## Document text
= Beginning of Section =

The conference's 400 participants came from more than a dozen countries representing a variety of cultures, needs, and resources. They reported how they have been able to apply the wonderful model created first in Trieste to their very different contexts. We in the US are stuck in a psychiatric dark age and need to catch up to the rest of the world.

I have asked Dr. Mario Colucci, a psychiatrist from Trieste, to show us the way. He will briefly review the history of the Trieste model, its rationale, and how it works in practice.

Dr Colucci writes:

"The experience of deinstitutionalization in Italy was led by Franco Basaglia, a charismatic psychiatrist and community organizer who, through force of logic and moral suasion, was able also to acquire considerable political influence. In 1978, he persuaded Italy's parliament to pass an inclusive law requiring the closure of all the specialized mental hospitals in the country.

"Basaglia promoted as replacement a model that respected the dignity and freedom of the mentally ill; their right to live as citizens in the community; and the great therapeutic value of engaging them in its daily activities.

"The previously coercive, paternalistic, and exclusionary medical model was replaced by an emphasis on interpersonal relations, improved living conditions, and opportunities to work and play. Coercion, seclusion, closed doors are all eliminated.

"The focus is on the person; the illness is put 'in brackets.' Long stays in hospital never treat mental illness; they often make it chronic and promote demoralization, along with new and worse symptoms.

= End of Section =

## Exercise A
In the passage on the Trieste model, list the three adjectives used for the earlier medical model that Basaglia's approach replaced.
## Exercise B
Copy the passage on the Trieste model, starting at "I have asked" and ending at "works in practice.", and swap "Trieste" for "Italy" throughout.
The records that follow are not needed for any task on this page.

## Supplied information
= Beginning of Section =

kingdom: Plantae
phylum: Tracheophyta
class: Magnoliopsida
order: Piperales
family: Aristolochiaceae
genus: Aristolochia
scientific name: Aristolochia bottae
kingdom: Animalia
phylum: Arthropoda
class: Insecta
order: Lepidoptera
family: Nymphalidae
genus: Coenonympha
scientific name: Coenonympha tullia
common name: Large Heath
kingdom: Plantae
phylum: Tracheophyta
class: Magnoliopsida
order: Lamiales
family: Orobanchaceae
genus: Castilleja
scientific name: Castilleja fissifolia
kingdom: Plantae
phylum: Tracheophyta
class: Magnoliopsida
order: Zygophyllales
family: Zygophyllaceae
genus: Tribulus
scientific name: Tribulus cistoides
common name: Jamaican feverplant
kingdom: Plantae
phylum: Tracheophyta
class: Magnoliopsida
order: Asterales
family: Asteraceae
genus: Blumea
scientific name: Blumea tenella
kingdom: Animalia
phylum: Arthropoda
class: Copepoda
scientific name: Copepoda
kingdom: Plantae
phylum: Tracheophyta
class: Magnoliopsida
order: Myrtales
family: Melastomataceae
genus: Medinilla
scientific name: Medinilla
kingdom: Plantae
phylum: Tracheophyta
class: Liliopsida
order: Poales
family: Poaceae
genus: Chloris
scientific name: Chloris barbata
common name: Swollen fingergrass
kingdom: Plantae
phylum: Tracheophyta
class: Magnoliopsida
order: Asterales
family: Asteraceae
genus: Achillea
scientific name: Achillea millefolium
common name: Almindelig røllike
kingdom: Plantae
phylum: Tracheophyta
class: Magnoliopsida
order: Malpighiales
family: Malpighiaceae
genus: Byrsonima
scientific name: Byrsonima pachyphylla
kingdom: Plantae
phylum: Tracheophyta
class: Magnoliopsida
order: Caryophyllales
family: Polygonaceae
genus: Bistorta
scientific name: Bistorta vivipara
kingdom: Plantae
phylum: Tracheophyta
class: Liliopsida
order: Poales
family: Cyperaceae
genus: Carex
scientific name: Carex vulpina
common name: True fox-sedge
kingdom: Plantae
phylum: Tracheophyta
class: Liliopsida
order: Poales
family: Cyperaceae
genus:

= End of Section =

## Written response A
coercive, paternalistic, exclusionary

## Written response B
I have asked Dr. Mario Colucci, a psychiatrist from Italy, to show us the way. He will briefly review the history of the Italy model, its rationale, and how it works in practice.